People, including renewables advocates, don’t grasp how very close to blackout they are at any moment. The correct perspective on renewables is grid independence: sustain the reliable power sourcing at scale & cost, configure renewables as a backup.
First, lets reclaim the language a bit. The term renewable is a manipulation and a lie. Neither wind mills nor solar panels renew themselves. The better term is alternative energy.

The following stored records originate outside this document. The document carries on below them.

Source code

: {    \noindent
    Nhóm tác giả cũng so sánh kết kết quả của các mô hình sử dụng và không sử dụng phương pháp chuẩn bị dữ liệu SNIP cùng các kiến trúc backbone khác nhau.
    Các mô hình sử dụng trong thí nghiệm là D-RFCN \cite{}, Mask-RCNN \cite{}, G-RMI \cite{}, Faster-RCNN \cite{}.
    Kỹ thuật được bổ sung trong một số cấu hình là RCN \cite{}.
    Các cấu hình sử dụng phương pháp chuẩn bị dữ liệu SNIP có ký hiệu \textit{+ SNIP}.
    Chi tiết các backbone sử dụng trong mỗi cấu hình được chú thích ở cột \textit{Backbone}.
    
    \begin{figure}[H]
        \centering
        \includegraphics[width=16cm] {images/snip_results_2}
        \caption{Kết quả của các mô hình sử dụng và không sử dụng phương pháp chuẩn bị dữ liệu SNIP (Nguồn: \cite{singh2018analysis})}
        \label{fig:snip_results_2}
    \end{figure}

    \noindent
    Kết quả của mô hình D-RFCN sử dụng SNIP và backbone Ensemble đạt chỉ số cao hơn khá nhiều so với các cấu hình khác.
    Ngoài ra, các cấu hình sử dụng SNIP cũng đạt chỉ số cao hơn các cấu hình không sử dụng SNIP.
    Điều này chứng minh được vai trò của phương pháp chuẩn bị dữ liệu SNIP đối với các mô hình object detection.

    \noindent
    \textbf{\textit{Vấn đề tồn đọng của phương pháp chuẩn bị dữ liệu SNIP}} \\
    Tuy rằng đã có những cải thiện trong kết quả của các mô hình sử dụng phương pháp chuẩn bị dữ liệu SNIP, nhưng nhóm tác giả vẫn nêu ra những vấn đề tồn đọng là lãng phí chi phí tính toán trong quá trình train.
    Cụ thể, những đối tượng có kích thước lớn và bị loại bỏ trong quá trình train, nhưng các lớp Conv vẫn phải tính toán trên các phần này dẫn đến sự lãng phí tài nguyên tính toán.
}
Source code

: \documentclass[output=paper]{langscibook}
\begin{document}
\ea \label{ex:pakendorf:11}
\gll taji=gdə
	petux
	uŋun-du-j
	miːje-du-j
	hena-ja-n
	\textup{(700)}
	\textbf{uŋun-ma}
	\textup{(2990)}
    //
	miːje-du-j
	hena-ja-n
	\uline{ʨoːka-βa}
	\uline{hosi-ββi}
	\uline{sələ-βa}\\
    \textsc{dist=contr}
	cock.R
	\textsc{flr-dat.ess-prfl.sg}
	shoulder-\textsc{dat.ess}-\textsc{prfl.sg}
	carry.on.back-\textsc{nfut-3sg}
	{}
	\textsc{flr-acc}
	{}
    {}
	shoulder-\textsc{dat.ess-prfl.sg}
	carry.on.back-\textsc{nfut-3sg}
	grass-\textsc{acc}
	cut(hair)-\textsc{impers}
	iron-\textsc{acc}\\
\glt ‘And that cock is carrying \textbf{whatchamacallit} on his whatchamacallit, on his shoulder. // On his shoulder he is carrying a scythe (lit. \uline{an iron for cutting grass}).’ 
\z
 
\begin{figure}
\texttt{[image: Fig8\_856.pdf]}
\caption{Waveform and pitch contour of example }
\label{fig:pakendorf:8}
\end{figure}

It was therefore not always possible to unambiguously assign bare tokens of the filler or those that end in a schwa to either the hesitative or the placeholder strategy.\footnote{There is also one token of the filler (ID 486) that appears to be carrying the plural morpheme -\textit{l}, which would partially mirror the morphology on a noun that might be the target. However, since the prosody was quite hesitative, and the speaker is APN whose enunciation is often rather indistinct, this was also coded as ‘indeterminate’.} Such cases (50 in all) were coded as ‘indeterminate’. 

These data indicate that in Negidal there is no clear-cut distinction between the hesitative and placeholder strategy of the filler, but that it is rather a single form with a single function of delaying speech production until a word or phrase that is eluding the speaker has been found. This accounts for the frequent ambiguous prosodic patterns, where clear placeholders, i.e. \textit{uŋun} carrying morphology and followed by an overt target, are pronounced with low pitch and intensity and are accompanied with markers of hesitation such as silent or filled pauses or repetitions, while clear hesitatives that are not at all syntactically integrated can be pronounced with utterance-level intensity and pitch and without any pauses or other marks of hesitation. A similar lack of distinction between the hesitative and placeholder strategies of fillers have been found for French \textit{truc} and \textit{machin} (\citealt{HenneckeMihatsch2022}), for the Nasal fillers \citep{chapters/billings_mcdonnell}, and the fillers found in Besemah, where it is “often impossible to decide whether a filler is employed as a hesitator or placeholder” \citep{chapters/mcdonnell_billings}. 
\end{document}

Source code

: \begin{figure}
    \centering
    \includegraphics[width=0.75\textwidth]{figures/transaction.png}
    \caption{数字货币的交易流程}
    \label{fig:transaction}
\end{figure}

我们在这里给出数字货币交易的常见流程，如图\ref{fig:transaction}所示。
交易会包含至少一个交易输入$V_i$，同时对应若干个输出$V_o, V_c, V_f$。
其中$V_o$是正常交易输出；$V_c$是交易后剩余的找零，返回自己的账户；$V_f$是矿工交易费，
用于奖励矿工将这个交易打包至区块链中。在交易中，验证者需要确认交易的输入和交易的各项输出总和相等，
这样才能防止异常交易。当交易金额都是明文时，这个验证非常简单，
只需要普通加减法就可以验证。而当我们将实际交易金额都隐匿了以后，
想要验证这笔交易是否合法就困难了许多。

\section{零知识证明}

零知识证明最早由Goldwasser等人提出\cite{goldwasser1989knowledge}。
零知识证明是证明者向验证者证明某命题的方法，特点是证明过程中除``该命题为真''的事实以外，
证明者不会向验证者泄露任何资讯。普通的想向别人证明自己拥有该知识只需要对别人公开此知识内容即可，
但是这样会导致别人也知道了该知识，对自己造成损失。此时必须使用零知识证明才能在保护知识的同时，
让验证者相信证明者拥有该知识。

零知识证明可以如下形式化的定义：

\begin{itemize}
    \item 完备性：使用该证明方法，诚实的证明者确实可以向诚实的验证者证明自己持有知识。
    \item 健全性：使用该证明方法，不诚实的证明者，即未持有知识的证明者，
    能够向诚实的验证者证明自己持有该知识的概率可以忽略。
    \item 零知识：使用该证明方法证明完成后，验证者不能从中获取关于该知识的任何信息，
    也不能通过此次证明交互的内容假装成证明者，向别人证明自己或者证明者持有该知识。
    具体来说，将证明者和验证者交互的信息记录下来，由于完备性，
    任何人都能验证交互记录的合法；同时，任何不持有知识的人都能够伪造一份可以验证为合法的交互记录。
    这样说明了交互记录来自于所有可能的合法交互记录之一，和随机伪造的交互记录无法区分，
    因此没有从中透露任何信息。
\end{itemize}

Second, solar and wind are laughably bad at large scale utility company use. Their best use is as a way to get a single structure less dependent on a utility, based completely on that structures location and most applicable alternative. Solar panels are fine as a supplement in some warmer climates but stupid in colder climates where the panels are covered in snow and ice for months. Wind is OK in some areas but horrible in others.
“With solar, you can only get so much power per square foot”
10W/m^2
Impinging sunlight is 1300W/m^2.
Once you apply attenuating factors (night, clouds, efficiency, etc) you’re down to about ten watts per square meter. Were the panels 100% efficient (can’t be) you’d still only increase that by maybe 10x.
Nuclear, in comparison, is around 1000W/m^2 (support equipment included).
How do you generate the energy needed to mine the minerals necessary to make solar panels and Electric Car batteries?
Yes; methinks the correct perspective on “renewables” should be “local grid independence/backup”. It should be a social norm that new homes be built with integrated solar roofs & low-profile wind turbines, such that most homes don’t rely on grid power 24/7. At scale, normalizing that would provide the necessary economics to actually “get there” incrementally (yay capitalism!), rather than throwing taxpayer money at “incentives” at a scale that incentivizes harvesting incentives.
If you want a culture that isn’t going to instantly devolve into Lord Of The Flies chaos in a matter of hours come some major crisis or critical breakdown (”society is just 9 meals away from total destruction”), every single home should have enough self-generating power/water/food to get by on a survivable level, rather than crashing to 0% independence overnight. As someone LARPing home power/water production (grew up with 50% home food production), this deeply concerns me.
Yes, we can do better as science progresses. The mass>energy>capture sequence has enormous room for improvement.
I ignore fusion because it’s been “just 10 years away!” for the last 60 years.